SUPPLIED DATA: Begin
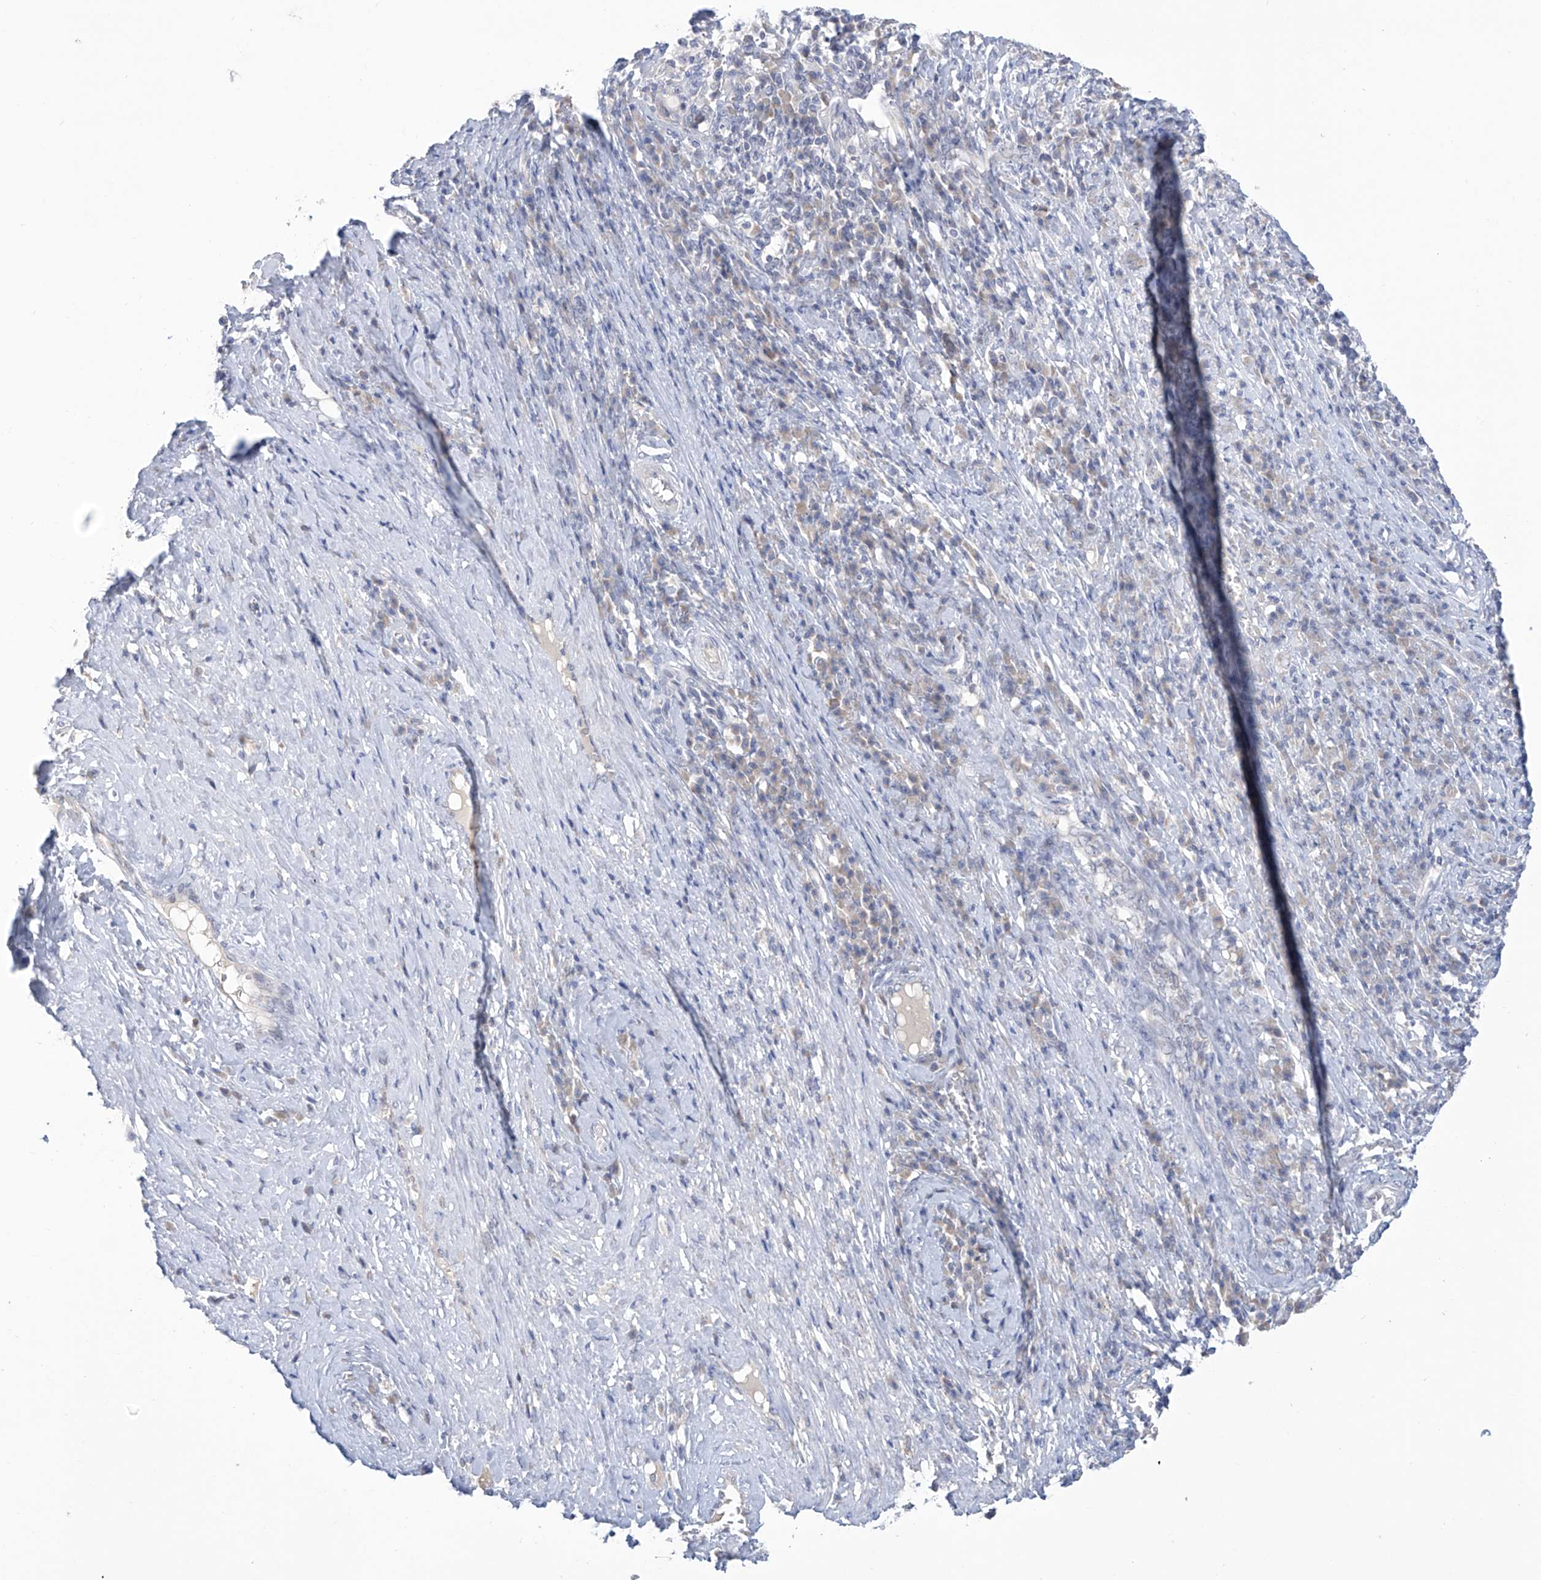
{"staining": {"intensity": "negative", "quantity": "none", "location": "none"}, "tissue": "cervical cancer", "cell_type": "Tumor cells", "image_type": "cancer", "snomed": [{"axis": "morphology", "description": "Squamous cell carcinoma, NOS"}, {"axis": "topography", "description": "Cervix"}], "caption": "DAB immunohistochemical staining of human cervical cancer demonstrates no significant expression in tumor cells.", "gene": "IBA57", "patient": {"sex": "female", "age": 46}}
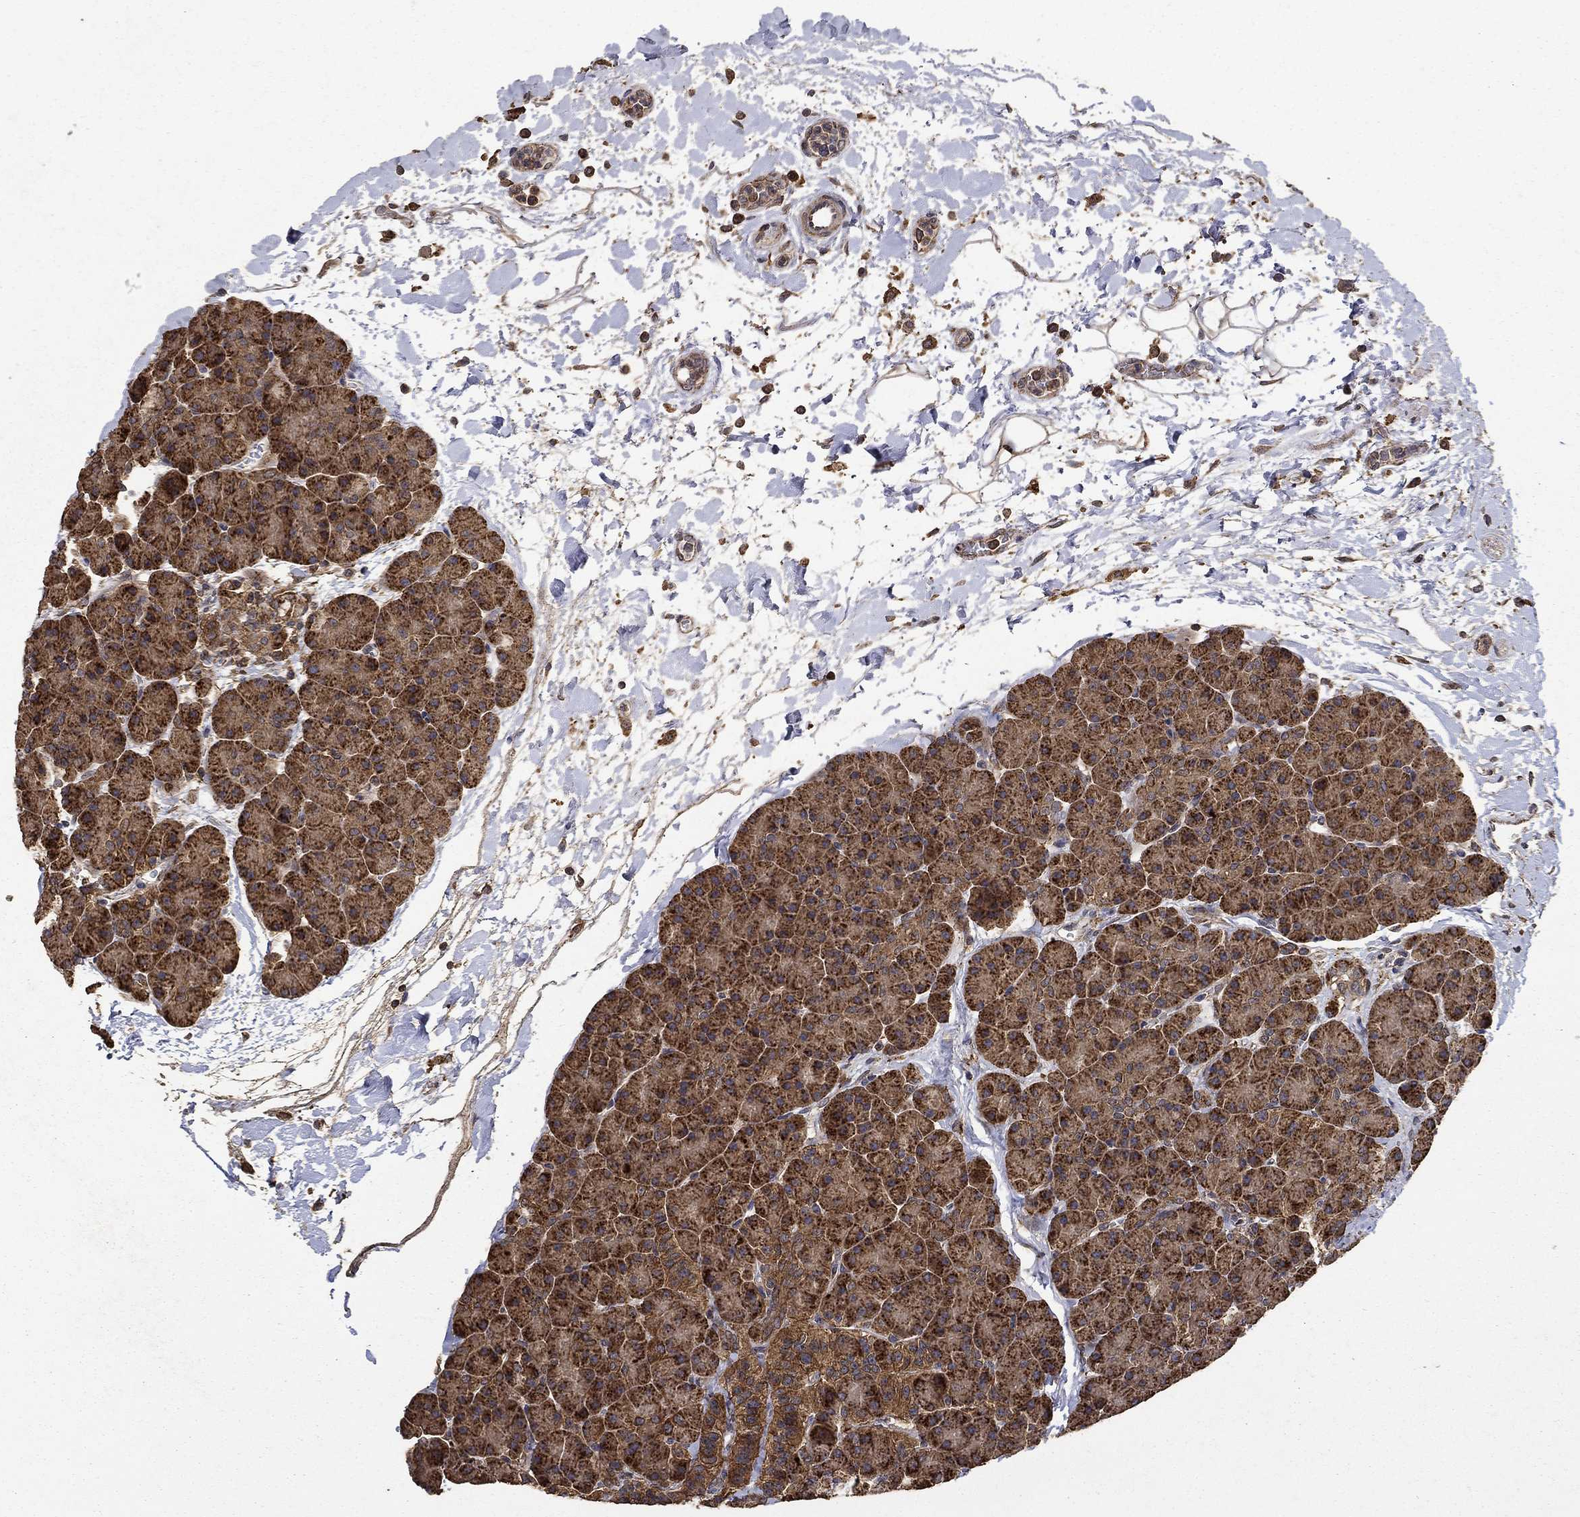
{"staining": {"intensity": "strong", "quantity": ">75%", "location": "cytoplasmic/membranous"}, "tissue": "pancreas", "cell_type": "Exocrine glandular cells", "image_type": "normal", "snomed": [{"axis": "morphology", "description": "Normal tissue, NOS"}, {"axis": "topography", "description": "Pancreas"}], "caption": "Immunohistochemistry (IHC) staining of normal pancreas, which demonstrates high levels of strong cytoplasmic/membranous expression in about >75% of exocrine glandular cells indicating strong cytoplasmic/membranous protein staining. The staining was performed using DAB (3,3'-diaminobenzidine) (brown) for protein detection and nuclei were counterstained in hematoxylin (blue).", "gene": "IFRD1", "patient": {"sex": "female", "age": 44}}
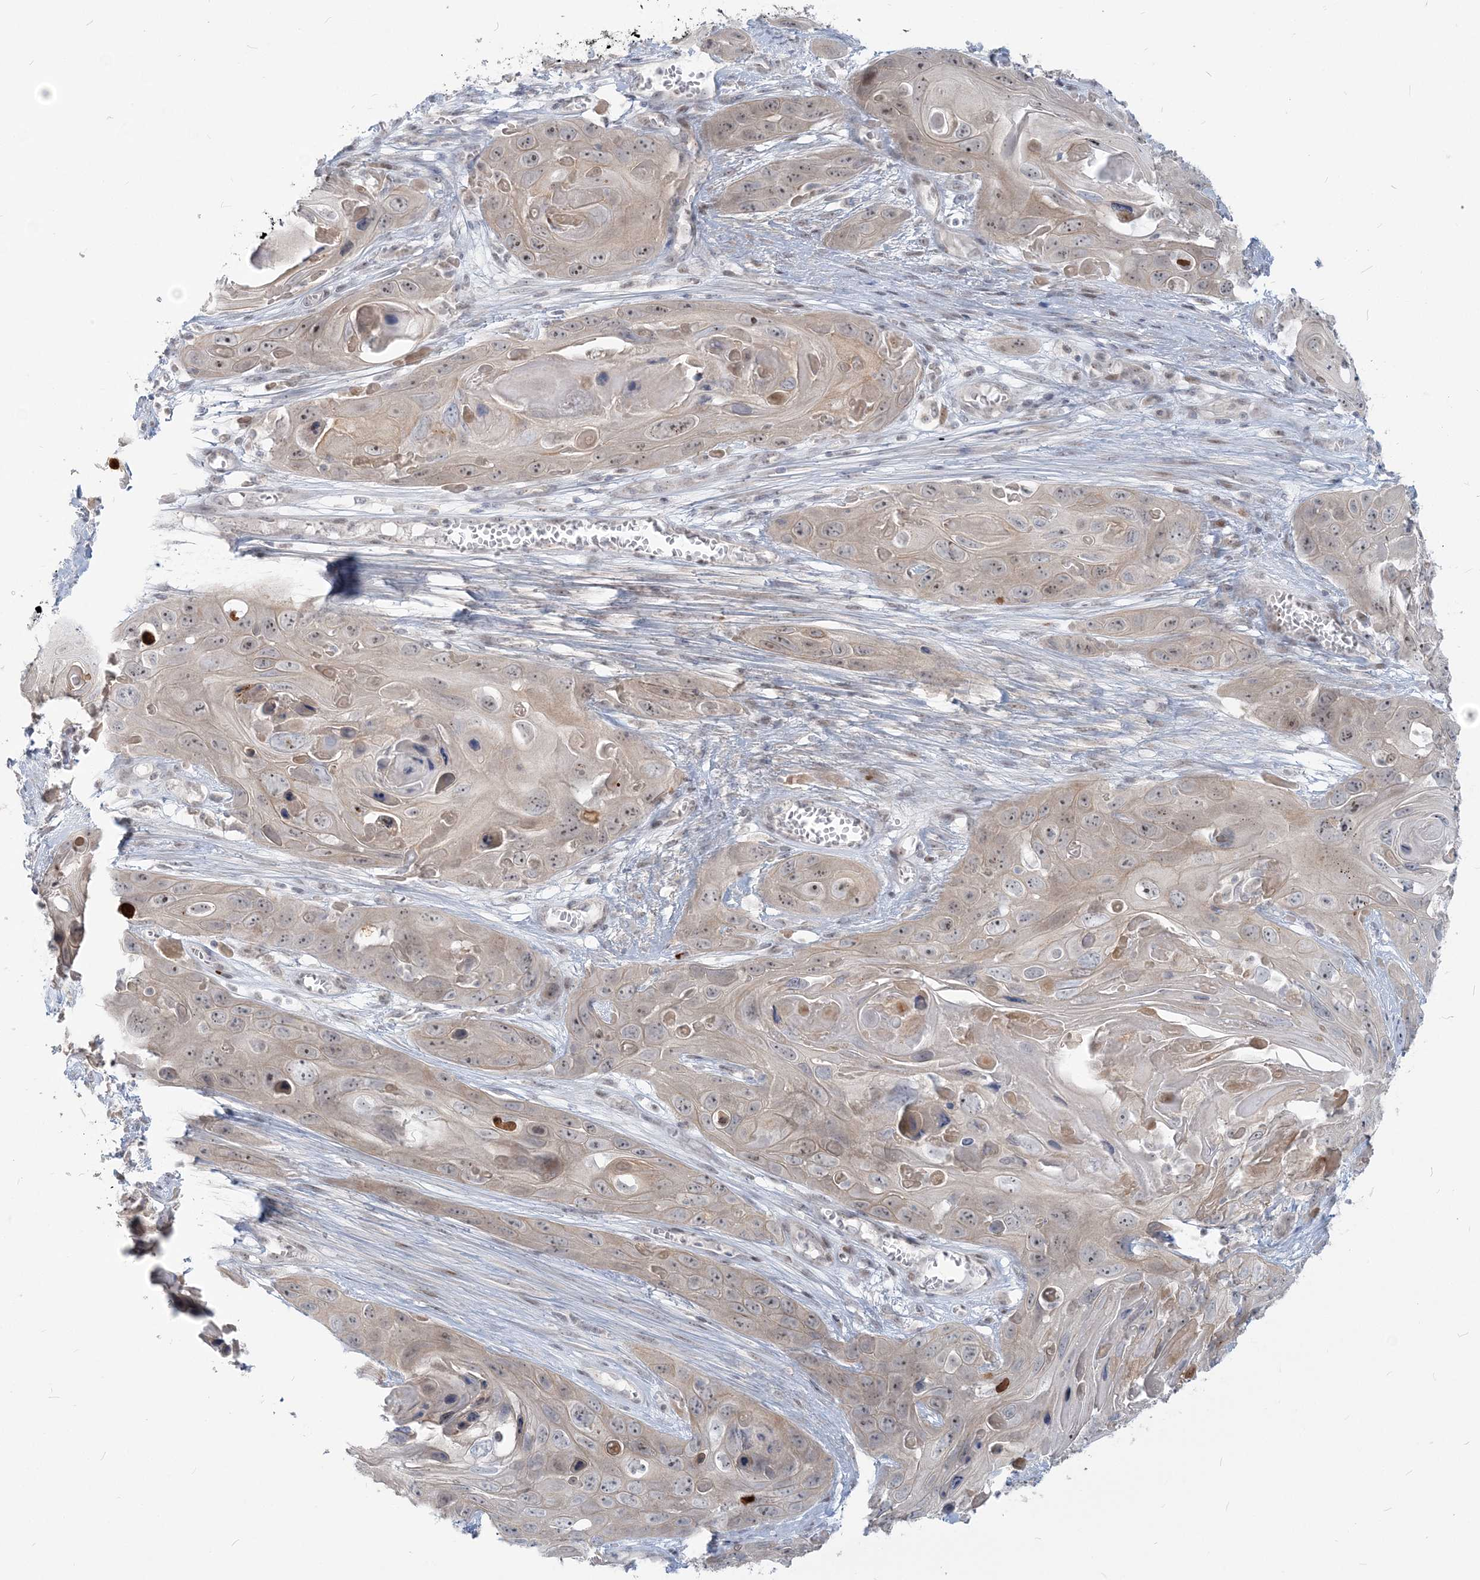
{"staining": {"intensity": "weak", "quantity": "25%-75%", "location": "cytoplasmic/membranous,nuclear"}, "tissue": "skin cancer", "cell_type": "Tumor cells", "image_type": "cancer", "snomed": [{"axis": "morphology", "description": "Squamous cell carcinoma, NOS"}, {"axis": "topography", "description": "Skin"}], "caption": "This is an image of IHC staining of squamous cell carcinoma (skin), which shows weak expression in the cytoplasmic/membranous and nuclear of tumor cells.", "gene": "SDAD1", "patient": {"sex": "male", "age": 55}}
SUPPLIED DATA: End
WHAT THE TASK REQUIRES -
Pull every line containing "Tumor" out of the material and copy it.

FINISHED EXERCISE -
{"staining": {"intensity": "negative", "quantity": "none", "location": "none"}, "tissue": "cervical cancer", "cell_type": "Tumor cells", "image_type": "cancer", "snomed": [{"axis": "morphology", "description": "Squamous cell carcinoma, NOS"}, {"axis": "topography", "description": "Cervix"}], "caption": "DAB immunohistochemical staining of human cervical cancer demonstrates no significant expression in tumor cells.", "gene": "IBA57", "patient": {"sex": "female", "age": 46}}
{"staining": {"intensity": "weak", "quantity": "25%-75%", "location": "cytoplasmic/membranous,nuclear"}, "tissue": "skin cancer", "cell_type": "Tumor cells", "image_type": "cancer", "snomed": [{"axis": "morphology", "description": "Squamous cell carcinoma, NOS"}, {"axis": "topography", "description": "Skin"}], "caption": "This is an image of IHC staining of squamous cell carcinoma (skin), which shows weak expression in the cytoplasmic/membranous and nuclear of tumor cells.", "gene": "SDAD1", "patient": {"sex": "male", "age": 55}}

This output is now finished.